Here’s Why You Should Never Eat Tilapia Again
Nowadays, tilapia is one of the most consumed fish. As it is one of the most available and affordable fish in America, it is a common component of the American diet.
However, on the market, there is a farmed tilapia, which is unhealthier than wild-caught fish due to the farming conditions and healthy industrial processes. Not only is it lacking the necessary nutrients, but it is also detrimental to our health. Health experts even claim that eating bacon is much healthier than eating tilapia.
In addition, tilapia is fed with foods rich in soy pellets and GMO corn that still remain in their bodies when we buy them from the supermarkets. Nevertheless, wild-caught fish that eat healthy algae and plants offer numerous health benefits.
4 Reasons Tilapia Farming Is Detrimental To Your Health
The consumption of farm-raised tilapia can:
1. Increase exposure to pesticides and antibiotics
Due to the bad, crowded farming conditions, fish are prone to disease, and fish meat on the farms is treated with pesticides and antibiotics. In fact, antibiotics, which farmers use to fatten and keep the fish alive, end up in the human body.
Furthermore, pig and chicken feces are the main components that go in the fish feed. Farm-raised fish are treated with antibiotics to prevent sea lice. These pesticides are deadly in that they can kill wild salmon, which are incidentally exposed to the pesticides.

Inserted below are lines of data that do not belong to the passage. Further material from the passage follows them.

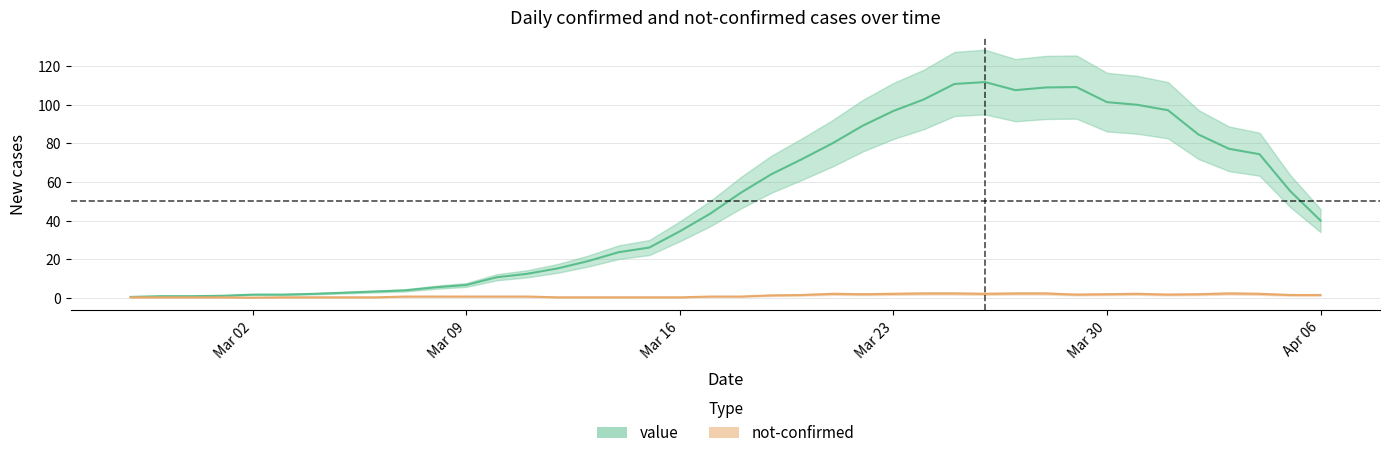

What position from the right is 2020-03-21?

17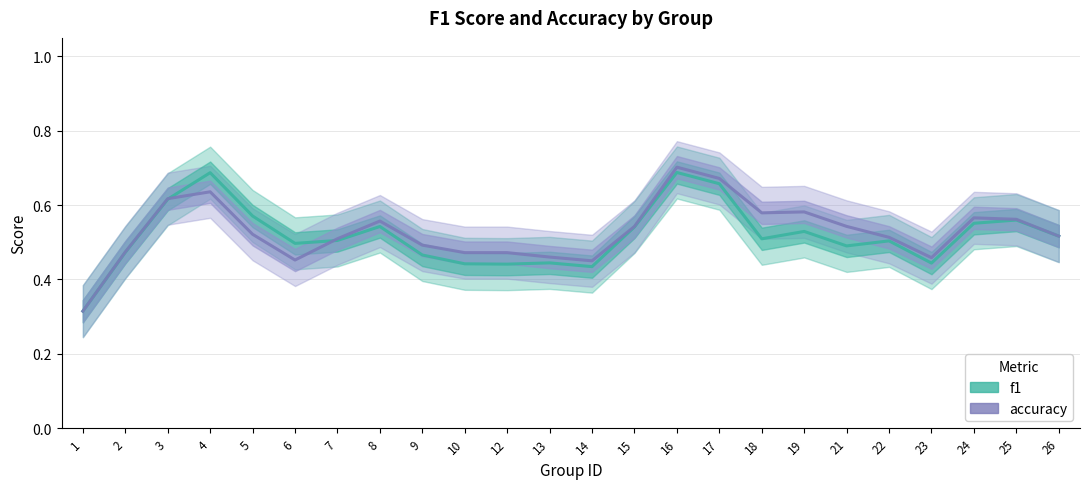

At which category is the sum across all series the highest?

16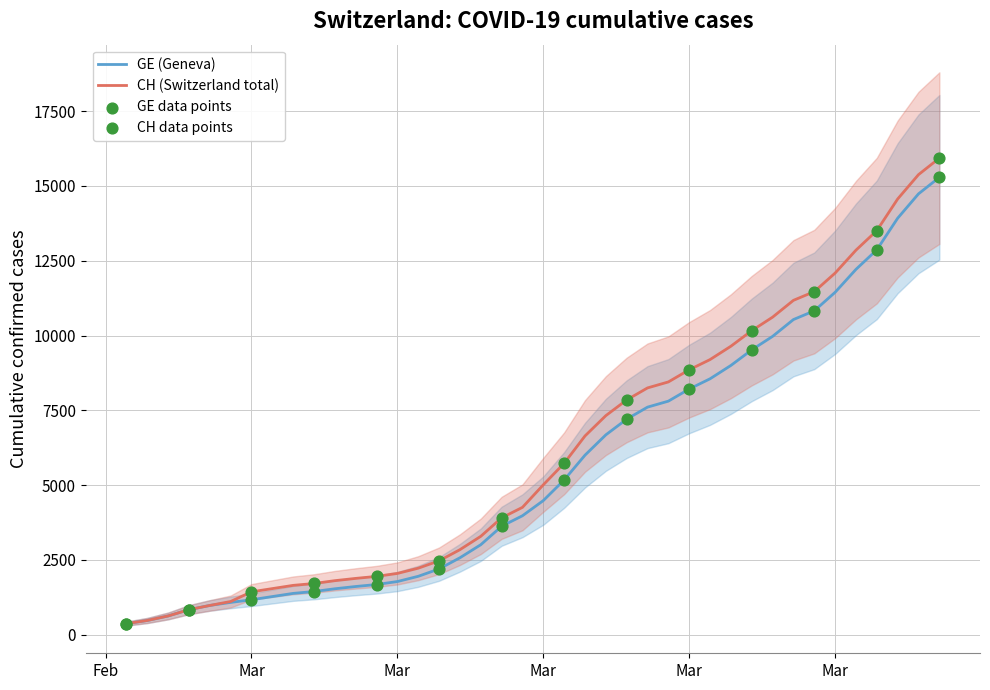

Which series contains the highest Y value?

CH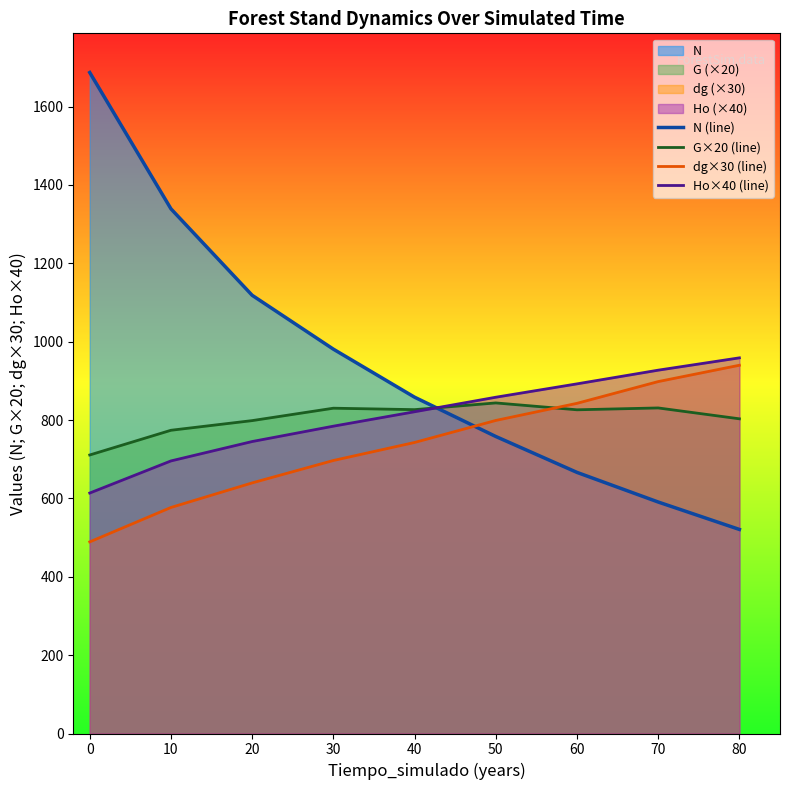

Where do G×20 (line) and N (line) first cross each other?

40 and 50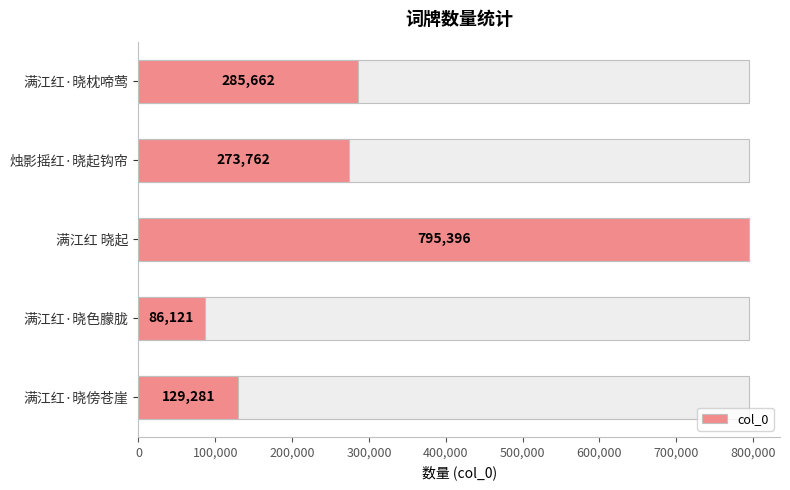

Reading right to left, what are all the values shown in this chart?

129281	86121	795396	273762	285662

2. Increase the risk of inflammation
If you consume tilapia, you may experience different inflammation-related conditions, such as asthma, arthritis, heart disease, and other serious health issues. In other words, consuming tilapia fish significantly increases the risk of developing inflammatory diseases.
3. Increase the risk of cancer
As tilapia is a farm-bred fish, it contains ten times more carcinogens than the other fish. Namely, dioxin, a harmful chemical found in tilapia, can cause damage to the human body, impair the function of the immune system, and contribute to cancer.
4. Increase the risk of Alzheimer’s disease
Tilapia contains arachidonic acid, an omega-6 fatty acid, which has been shown to increase the risk of Alzheimer’s disease. Halibut, sardines, and mackerel consumption reduces the risk of Alzheimer’s disease, whereas the consumption of tilapia slightly increases it.
Fish can be very healthy food if you opt for wild-caught fish, like sockeye salmon, which has numerous health benefits. It is rich in fatty acids, which enhance skin, brain, joint, and muscle health.